Abstract Marianne Sommer

Knowledge in transit: objects, narratives, and visualizations of the human deep time in early 20th century America

Marianne Sommer

Ludwik Fleck has described the communication of scientific knowledge from esoteric to exoteric circles as an integral part of knowledge production. The process of translating knowledge for non-expert audiences (within and outside science) is accompanied by generalization, hardening, and objectification. Hypotheses become facts when a language of uncertainty gives way to established knowledge. Fleck thus presented a new way of thinking about popularization – that nineteenth-century notion of a unilateral communication of knowledge created inside science in the name of progress, and that was accompanied by the specter of vulgarization. Scholars still recognize the communication of scientific methods and contents as an important movens in cultural change. However, our understanding of the diversity of places and institutions, protagonists, media, and forms of representation that have been and are involved in the production, communication, and transformation of knowledge about the natural world is considerably more differentiated. In the course of the increasing attention that non-scientific contexts have gained in the history of science, James Secord has suggested to subsume scientific knowledge production, popular, subaltern, and indigenous knowledge under the concept of ‘knowledge in transit’ in a global history of science.

More recently, there has been a turn to knowledge cultures, to the everyday life and practices of scientists and the adoption of scientific knowledge in living environments, under the label of Wissensgeschichte in the German-speaking community (which differs from ‘history of knowledge’). With the notion of knowledge cultures is associated the question of whether such an analysis of historical formations and transformations from the perspective of a Wissensgeschichte constitutes a privileged approach to cultural change. Here, the circulation of knowledge has been revived as a unifying concern of research. Philipp Sarasin understands circulation as decidedly material: What circulates are objects, animals, and humans, allowing for the generation of meaning, knowledge, and sociality. This once again goes along with a focus on the materiality and mediality of the discursive and semiotic, and on the process of translation from one medium to the other. Although there is no clear origin from where knowledge circulates, because it is always already intertextual and intermedial, particular ways of passage and itineraries of its objects, the transformations they undergo and the obstacles they meet, might be reconstructed or observed.

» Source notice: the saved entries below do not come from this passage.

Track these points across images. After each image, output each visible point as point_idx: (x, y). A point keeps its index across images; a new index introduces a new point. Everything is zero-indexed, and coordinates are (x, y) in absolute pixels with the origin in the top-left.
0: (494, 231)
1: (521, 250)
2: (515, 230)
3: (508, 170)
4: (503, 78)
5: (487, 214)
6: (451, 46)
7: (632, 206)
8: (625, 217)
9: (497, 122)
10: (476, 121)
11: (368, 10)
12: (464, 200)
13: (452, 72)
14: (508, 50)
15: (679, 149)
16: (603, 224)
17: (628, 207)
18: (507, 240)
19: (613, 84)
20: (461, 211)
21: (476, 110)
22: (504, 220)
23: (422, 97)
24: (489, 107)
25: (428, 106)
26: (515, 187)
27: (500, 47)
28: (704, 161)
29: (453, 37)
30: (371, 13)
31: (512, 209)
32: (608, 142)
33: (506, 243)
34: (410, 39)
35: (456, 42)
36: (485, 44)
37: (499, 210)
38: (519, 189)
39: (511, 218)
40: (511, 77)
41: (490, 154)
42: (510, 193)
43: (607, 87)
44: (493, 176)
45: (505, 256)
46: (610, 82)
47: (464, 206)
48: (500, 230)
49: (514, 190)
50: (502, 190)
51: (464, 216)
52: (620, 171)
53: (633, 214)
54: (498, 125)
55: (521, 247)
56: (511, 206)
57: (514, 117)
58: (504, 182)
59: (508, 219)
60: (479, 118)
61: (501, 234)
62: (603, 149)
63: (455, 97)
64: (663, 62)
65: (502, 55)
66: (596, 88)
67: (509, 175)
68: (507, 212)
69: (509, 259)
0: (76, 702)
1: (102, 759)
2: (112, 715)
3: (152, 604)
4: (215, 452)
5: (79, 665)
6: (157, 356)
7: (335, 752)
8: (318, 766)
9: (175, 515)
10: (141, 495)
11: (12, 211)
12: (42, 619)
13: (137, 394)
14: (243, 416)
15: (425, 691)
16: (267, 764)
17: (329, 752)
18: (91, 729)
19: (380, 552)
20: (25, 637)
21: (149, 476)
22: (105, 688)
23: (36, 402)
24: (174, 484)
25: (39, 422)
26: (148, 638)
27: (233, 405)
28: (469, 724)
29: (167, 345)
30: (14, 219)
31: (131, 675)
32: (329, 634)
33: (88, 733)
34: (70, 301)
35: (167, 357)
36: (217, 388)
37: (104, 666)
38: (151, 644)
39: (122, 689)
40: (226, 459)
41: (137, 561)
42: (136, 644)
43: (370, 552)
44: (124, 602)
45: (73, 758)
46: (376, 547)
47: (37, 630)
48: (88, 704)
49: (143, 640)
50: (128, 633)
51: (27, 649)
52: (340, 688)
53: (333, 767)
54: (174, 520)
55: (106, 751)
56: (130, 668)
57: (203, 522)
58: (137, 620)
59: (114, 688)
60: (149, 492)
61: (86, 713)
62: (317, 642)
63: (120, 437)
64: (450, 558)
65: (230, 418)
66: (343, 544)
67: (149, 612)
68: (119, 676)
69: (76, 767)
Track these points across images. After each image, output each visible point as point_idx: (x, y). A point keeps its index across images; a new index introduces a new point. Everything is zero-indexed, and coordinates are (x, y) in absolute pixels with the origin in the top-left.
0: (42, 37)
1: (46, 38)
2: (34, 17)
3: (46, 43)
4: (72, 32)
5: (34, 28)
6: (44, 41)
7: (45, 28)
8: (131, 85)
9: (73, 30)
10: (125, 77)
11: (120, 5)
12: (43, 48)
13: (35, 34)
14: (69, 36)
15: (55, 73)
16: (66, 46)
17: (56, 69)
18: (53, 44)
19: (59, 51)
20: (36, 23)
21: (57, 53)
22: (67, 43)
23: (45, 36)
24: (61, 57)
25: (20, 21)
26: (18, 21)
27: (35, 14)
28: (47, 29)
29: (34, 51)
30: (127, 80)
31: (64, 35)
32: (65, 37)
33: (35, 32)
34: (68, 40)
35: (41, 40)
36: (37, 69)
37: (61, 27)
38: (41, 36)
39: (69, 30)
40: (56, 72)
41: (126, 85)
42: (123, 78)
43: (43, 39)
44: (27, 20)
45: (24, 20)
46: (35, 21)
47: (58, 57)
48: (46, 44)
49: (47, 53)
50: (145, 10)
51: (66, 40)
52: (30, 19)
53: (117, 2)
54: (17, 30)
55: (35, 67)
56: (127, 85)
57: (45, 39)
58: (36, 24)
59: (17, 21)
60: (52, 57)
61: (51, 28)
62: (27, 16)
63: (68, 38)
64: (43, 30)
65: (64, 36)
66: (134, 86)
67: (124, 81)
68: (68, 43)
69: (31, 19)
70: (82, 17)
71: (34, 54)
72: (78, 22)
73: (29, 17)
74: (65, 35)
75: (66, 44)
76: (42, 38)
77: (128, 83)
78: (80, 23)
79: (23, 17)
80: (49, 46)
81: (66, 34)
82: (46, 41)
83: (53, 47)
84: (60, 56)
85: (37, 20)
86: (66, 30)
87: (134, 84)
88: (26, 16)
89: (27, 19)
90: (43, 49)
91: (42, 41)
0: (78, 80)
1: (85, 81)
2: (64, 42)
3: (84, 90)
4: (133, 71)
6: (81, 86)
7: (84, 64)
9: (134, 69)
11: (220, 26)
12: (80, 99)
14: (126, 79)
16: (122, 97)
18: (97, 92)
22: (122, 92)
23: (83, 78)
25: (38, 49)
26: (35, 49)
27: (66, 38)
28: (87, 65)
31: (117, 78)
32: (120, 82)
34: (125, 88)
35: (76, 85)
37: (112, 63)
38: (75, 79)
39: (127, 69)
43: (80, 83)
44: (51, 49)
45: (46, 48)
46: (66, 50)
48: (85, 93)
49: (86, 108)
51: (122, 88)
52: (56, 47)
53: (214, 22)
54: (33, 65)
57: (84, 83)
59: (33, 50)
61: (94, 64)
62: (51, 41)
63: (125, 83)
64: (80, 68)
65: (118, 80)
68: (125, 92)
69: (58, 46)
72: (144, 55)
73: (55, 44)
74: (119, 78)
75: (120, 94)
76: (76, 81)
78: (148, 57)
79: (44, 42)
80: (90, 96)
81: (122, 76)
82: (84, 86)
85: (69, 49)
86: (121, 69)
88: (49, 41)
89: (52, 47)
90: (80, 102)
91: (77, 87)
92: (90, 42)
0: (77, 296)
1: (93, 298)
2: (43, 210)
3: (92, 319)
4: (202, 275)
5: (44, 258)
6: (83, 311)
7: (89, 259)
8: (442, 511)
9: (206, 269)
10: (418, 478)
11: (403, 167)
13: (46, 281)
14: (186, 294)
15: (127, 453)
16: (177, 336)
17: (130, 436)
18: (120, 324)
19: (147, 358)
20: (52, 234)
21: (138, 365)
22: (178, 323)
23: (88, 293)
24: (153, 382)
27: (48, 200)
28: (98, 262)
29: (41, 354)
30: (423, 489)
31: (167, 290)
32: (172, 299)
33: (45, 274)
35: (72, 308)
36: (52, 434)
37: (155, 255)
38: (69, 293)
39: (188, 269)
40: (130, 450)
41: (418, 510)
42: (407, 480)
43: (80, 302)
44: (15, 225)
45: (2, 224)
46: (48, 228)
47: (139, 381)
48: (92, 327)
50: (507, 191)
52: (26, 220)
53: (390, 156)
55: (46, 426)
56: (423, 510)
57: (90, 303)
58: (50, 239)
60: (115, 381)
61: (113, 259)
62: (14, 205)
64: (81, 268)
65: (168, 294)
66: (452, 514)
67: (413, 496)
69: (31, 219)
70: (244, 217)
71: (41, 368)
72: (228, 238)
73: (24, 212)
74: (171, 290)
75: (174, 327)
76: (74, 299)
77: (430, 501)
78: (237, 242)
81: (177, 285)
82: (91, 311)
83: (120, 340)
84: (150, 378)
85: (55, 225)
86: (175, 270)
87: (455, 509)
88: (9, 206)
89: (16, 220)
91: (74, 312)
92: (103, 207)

In my talk, I discuss some of the approaches currently captured with the label Wissensgeschichte on the basis of my research on the establishment of a mass culture of deep time. I enquire after the role of a particularly powerful institution – the American Museum of Natural History in New York – and its equally powerful president – Henry Fairfield Osborn – in making madiatized ancestors and lost-world stories travel into diverse disciplines and non-academic circles. While I am thus attentive to the unequal power relations, I also try to do justice to the wider discursive formations that shape the institution and its protagonists, as well as to the negotiations that seem to accompany the knowledge from field to exhibition. I ask how scientific objects, i.e. fossil bones and archeological artifacts, are in the Latourian sense always already material, social, and discursive, and how for them to stabilize, they have to be shared within expert networks that form around such exchange. I attend in particular to the processes of translating bones (in the above sense) into printed word, image, and exhibit that then travel through diverse national and local contexts. In the process, they may encounter various obstacles as well as catalyzers or amplifiers. I exemplify how I analyze the ways in which narratives are adapted in order to survive in new cultural environments, and how in the process, they multiply. In doing so, I am also interested in notions and processes of embodiment, in how a deeper history made living is understood and experienced as a history within.